Similarly, the Jewish museum was operating in a small exhibition venue on North Fourth Street, behind Congregation Mikveh Israel. But in the early 2000s, many supporters of the museum urged an expanded space and a more robust programming schedule.

A $150 million construction and endowment campaign ensued, running headfirst into the Great Recession. But the museum broke ground anyway and opened in its radically expanded home at Fifth and Market Streets in 2010.

In 2012, less than two years later, The Inquirer reported that membership and visitor numbers were falling and that the museum’s initial optimistic attendance forecasts were widely off the mark. In 2017, the museum said it was eliminating 18 positions through layoffs and attrition.

According to Monday’s court filing, the museum now employs 25 full-time staff members and six full-time hourly workers. All are nonunion.

Court records describe the situation dryly: “Since opening in 2010, the museum’s revenues from gate receipts and events have not reached the levels expected.”

Last year, chief executive Ivy L. Barsky resigned. Misha Galperin, a New York-based financial and management consultant, has been named interim chief executive in the wake of Barsky’s departure.

Given such problems, Darivoff was asked if the institution regretted the move out of its manageable quarters behind Mikveh Israel into the big six-story show on Independence Mall.

“I don’t regret it; I applaud it,” he said.

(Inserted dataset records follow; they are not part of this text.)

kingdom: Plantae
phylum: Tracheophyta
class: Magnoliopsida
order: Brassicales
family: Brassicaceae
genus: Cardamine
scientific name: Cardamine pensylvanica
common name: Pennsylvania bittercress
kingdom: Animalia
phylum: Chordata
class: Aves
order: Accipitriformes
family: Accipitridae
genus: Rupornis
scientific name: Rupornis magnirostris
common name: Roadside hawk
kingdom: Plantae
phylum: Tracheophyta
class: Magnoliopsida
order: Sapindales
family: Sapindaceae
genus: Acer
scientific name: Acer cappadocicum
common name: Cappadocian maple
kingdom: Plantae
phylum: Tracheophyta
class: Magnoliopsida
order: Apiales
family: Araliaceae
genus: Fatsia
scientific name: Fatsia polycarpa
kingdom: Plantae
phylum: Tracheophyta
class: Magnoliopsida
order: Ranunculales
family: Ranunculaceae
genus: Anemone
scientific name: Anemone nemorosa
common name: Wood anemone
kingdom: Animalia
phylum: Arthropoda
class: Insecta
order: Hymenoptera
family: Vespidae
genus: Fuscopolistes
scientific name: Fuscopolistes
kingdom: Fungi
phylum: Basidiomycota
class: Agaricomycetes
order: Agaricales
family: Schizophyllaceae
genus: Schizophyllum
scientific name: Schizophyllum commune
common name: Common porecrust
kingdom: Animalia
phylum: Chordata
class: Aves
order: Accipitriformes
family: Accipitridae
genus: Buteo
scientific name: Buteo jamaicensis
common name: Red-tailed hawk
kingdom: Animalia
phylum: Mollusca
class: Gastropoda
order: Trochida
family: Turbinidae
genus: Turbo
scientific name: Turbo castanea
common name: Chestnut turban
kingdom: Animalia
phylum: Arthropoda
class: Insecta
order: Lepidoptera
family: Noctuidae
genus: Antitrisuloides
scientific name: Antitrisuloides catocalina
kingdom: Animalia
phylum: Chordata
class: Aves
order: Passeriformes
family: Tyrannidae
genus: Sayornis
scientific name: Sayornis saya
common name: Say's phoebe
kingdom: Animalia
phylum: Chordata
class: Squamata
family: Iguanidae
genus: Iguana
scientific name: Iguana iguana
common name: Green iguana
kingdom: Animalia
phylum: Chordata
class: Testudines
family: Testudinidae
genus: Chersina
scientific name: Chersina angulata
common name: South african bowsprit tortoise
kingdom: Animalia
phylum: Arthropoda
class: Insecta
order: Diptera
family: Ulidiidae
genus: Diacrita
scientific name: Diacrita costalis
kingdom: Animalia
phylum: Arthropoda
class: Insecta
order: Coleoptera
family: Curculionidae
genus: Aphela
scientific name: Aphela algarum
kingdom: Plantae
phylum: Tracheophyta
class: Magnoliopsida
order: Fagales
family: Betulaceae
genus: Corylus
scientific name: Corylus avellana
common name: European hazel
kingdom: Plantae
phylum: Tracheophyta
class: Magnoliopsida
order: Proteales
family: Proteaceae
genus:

“The group of people in Philadelphia who recognized the need in the American Jewish community to tell the story of Jews in America in a way that couldn’t be done in a one-room museum, I think was an act of great leadership,” Darivoff continued. “Telling history is central to the Jewish people. It’s central to who we are. We are a people in part because of the way we retell our history. Our Bible is, in fact, a recitation of the history of the Jewish people. And we stay together as a community by retelling that history.”